Background Macrophages populate most solid tumors in large numbers and limit effective anti-tumoral immune responses.1 The immunoreceptor tyrosine-based inhibitory motifs (‘ITIMs’) containing leukocyte immunoglobulin-like receptors (LILR) B1 and LILRB2 are expressed on tumour associated macrophages.2 Despite sharing multiple ligands such as major histocompatibility complex class I G (HLA-G), LILRB1 regulates phagocytosis, whereas blocking of LILRB2 ligand binding was shown to enhance cytokine release.3 To date, therapeutic approaches to targeting LILRB1 and LILRB2 have blocked receptor – ligand interaction to relieve ligand-mediated immune suppression. To obtain antibodies with novel and possibly superior LILRB1/LILRB2 modulating activity we investigated both ligand blocking and non ligand-blocking clones.
Methods Fully human antibodies were identified via immunization of mice with the full length ectodomain of LILRB1 but were screened for LILRB2-mediated reprogramming effects to identify dual LILRB1 and LILRB2 targeting antibodies. Antibodies were assessed for LILR family member binding, ligand neutralization, and functional activity in a range of macrophage cell assays including T cell suppression and tumour cell cocultures. Reprogramming was tested under immune suppressive conditions (such as colony-stimulating factor (CSF) 1, transforming growth factor beta (TGFb), interleukin (IL) 10).

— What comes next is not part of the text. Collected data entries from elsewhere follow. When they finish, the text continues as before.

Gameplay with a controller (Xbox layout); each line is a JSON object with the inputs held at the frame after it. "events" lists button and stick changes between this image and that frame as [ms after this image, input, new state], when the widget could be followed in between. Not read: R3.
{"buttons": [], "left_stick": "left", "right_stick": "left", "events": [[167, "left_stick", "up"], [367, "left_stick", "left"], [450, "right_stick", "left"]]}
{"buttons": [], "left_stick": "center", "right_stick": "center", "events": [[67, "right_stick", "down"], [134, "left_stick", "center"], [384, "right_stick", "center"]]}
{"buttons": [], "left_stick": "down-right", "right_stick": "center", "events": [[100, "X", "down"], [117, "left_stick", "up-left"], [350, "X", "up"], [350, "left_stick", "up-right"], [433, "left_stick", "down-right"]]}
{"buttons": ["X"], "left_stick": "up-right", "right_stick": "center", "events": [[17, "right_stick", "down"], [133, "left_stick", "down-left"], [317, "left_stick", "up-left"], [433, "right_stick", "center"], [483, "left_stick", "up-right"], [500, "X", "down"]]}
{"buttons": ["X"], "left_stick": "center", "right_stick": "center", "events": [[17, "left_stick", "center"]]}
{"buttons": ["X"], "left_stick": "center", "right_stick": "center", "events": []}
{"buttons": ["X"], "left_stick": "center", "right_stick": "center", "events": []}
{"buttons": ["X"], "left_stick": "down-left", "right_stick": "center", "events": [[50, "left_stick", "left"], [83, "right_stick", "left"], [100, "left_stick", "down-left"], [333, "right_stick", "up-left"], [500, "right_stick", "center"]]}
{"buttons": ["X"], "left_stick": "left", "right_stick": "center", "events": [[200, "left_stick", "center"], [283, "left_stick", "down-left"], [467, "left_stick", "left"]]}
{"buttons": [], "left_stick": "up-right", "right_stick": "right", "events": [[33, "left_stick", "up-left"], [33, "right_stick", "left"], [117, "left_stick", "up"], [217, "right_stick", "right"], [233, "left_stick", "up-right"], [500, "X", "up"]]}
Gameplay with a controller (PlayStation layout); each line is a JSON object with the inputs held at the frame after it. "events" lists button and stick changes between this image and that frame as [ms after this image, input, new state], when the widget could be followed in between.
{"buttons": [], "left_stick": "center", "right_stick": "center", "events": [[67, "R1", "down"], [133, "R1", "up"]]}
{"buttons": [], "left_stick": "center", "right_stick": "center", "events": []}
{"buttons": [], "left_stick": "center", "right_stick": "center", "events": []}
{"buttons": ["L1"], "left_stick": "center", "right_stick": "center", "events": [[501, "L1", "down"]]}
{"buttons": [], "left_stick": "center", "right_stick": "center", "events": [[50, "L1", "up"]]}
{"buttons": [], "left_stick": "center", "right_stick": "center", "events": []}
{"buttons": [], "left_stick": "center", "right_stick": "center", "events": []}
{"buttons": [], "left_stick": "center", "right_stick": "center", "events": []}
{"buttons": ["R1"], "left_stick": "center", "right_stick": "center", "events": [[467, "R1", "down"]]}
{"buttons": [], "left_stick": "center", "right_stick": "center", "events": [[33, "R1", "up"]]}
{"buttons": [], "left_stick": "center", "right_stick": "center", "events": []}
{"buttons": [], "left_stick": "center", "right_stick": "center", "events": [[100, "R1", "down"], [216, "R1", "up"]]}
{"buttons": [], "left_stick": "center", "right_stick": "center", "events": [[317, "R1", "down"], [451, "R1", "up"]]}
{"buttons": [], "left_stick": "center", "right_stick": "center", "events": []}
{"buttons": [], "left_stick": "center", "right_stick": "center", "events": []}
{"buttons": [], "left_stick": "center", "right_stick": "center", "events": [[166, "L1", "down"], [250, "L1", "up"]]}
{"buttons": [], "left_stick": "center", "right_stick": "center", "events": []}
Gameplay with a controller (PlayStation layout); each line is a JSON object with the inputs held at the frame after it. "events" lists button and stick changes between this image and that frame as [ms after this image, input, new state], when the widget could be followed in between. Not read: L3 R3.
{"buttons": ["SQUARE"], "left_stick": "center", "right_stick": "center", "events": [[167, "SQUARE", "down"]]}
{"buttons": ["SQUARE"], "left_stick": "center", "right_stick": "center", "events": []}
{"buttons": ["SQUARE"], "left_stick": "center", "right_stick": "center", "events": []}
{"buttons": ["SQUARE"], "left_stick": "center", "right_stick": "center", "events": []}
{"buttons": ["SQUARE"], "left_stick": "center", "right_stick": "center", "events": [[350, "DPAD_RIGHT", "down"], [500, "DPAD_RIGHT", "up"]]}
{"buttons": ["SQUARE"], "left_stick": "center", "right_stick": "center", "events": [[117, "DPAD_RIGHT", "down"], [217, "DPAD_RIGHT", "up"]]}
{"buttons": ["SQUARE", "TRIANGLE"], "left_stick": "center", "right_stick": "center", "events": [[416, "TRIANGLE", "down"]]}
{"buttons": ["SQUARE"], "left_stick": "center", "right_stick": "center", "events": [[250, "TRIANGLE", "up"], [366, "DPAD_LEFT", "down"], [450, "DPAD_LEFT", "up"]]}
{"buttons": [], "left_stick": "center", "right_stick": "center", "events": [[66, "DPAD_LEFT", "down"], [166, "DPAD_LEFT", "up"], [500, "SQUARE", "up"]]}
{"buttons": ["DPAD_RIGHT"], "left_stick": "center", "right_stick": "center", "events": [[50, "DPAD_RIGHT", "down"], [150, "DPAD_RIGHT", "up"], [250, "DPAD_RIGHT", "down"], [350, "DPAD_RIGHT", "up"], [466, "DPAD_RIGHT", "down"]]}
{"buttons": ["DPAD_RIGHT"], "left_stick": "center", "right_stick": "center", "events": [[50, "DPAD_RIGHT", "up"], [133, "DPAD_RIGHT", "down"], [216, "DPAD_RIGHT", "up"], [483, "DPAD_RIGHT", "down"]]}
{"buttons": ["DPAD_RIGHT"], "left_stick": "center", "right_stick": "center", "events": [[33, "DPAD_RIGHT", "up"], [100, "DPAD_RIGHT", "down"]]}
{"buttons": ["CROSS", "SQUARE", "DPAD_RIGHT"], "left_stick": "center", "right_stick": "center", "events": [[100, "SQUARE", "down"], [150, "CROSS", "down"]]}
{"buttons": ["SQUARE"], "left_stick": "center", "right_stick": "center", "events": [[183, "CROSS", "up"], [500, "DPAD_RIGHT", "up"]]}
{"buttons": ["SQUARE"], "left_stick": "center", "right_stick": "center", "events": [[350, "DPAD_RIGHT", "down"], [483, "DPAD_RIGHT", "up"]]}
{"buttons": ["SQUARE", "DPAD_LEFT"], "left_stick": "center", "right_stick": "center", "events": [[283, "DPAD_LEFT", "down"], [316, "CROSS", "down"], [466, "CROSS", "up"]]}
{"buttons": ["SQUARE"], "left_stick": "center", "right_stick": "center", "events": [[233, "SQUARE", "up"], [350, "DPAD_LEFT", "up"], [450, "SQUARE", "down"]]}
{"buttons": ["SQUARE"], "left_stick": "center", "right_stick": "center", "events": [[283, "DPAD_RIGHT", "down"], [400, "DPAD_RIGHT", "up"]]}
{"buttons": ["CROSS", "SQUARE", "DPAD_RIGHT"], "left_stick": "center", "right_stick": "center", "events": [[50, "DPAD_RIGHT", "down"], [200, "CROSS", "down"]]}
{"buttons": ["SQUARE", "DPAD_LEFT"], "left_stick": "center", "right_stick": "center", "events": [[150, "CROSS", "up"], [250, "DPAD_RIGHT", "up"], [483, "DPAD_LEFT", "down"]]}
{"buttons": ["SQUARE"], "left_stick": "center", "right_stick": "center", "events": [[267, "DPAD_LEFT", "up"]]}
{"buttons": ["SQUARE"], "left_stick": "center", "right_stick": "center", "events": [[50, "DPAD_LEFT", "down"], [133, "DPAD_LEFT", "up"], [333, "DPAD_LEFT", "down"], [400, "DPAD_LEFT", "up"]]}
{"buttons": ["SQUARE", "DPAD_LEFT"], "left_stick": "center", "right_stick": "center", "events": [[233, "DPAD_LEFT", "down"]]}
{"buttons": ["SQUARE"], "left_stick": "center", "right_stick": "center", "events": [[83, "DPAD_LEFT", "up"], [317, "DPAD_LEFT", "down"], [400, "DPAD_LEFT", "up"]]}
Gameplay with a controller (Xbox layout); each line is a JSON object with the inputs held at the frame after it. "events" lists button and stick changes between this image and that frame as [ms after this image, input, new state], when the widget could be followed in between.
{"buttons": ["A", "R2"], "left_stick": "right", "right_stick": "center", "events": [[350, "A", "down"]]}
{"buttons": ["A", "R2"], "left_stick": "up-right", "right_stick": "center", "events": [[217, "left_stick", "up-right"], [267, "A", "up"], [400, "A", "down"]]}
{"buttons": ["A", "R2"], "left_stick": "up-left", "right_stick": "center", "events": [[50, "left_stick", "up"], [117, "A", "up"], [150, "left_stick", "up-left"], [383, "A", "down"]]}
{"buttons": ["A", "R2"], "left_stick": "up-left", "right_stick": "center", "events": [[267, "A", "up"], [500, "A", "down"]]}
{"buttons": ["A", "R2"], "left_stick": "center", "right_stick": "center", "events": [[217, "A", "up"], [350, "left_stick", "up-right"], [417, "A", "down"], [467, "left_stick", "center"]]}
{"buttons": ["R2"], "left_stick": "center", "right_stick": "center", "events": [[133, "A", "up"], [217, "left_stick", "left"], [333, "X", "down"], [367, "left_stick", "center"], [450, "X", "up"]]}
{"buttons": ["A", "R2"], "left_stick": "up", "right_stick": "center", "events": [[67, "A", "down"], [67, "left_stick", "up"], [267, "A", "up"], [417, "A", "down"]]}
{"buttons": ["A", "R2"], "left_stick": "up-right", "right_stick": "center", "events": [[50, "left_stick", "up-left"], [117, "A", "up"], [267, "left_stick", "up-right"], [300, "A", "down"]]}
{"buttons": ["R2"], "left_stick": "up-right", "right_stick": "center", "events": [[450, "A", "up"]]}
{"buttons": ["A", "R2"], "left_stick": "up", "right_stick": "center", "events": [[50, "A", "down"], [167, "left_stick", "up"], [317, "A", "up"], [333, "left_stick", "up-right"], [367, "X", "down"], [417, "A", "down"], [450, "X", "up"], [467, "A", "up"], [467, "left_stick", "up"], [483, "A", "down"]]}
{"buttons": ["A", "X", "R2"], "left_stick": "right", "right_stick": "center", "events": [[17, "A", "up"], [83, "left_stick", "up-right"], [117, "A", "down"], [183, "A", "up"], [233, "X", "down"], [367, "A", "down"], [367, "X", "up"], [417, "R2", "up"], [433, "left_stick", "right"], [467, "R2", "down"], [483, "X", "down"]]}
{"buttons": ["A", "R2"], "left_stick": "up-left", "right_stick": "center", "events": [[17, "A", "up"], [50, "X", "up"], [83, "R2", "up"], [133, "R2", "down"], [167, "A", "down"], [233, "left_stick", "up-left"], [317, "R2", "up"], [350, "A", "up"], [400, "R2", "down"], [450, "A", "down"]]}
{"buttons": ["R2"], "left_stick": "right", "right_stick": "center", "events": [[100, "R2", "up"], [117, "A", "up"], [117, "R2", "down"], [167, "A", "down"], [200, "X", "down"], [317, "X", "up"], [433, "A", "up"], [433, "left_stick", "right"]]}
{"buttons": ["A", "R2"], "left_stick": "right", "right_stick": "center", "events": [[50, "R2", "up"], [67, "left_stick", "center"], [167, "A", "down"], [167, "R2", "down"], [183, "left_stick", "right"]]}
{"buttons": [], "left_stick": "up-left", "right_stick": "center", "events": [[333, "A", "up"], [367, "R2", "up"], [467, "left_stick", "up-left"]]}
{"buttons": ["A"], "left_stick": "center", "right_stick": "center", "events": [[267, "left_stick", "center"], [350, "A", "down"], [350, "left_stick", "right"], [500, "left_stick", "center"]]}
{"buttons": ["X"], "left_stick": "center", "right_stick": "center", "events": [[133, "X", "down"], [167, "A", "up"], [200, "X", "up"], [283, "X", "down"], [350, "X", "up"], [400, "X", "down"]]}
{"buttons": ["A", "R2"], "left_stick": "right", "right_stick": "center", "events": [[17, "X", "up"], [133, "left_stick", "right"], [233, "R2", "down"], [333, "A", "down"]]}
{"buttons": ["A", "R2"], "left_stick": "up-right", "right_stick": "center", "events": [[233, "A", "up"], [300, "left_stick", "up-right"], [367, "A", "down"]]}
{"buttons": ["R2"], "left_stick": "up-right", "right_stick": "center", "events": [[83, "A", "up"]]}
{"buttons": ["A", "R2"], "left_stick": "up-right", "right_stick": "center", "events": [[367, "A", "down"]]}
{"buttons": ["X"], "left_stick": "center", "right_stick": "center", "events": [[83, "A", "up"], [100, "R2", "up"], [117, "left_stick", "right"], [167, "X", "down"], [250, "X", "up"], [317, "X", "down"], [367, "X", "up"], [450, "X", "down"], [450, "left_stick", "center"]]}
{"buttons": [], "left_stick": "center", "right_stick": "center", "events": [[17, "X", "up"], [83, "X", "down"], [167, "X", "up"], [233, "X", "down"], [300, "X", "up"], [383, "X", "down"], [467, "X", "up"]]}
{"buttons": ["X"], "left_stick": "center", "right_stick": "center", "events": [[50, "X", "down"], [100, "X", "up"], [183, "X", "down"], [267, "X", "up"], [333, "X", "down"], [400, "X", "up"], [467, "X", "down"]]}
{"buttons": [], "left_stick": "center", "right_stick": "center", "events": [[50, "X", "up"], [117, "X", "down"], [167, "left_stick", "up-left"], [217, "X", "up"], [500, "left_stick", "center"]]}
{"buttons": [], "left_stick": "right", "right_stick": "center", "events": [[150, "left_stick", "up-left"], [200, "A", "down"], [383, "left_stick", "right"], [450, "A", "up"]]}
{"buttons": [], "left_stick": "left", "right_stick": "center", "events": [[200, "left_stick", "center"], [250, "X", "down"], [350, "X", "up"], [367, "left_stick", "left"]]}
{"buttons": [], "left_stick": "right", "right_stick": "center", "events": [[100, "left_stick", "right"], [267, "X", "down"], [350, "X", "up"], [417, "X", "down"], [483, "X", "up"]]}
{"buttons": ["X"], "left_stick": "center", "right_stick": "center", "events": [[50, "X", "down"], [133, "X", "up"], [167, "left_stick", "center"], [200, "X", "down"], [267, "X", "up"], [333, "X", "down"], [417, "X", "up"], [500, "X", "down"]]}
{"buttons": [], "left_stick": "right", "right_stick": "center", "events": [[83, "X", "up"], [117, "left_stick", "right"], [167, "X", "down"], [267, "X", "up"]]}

Results We have identified MACO-355, a novel, dual LILRB1 and LILRB2 targeting antibody that does not block ligand binding capable of mediating macrophage reprogramming under strong immune suppressive conditions. MACO-355 was selected from the pool of LILRB1 and LILRB2 binders with the most potent macrophage reprogramming activity. Surprisingly, these antibodies do not neutralize ligand (HLA-G, HLA-A, HLA-E) binding to LILRB1/2. Nevertheless, they induce macrophage phagocytosis irrespectively of tumour ligand expression status and retain NK and T cell activation via LILRB1. Notably, MACO-355 was unique amongst identified macrophage reprogramming antibodies in being able to stimulate pro-inflammatory cytokine production by immune suppressed macrophages such as IL10 and TGFb treated or cancer cell coculture. Concordantly, stimulation of cells with MACO-355 also resulted in significantly higher levels of T cell expansion, proliferation, and interferon gamma release in a macrophage/T cell coculture suppression assay. Molecular studies showed MACO-355 binds a novel epitope in domain D3-D4 on LILRB1/2 resulting in pronounced modulation of intracellular kinase signaling.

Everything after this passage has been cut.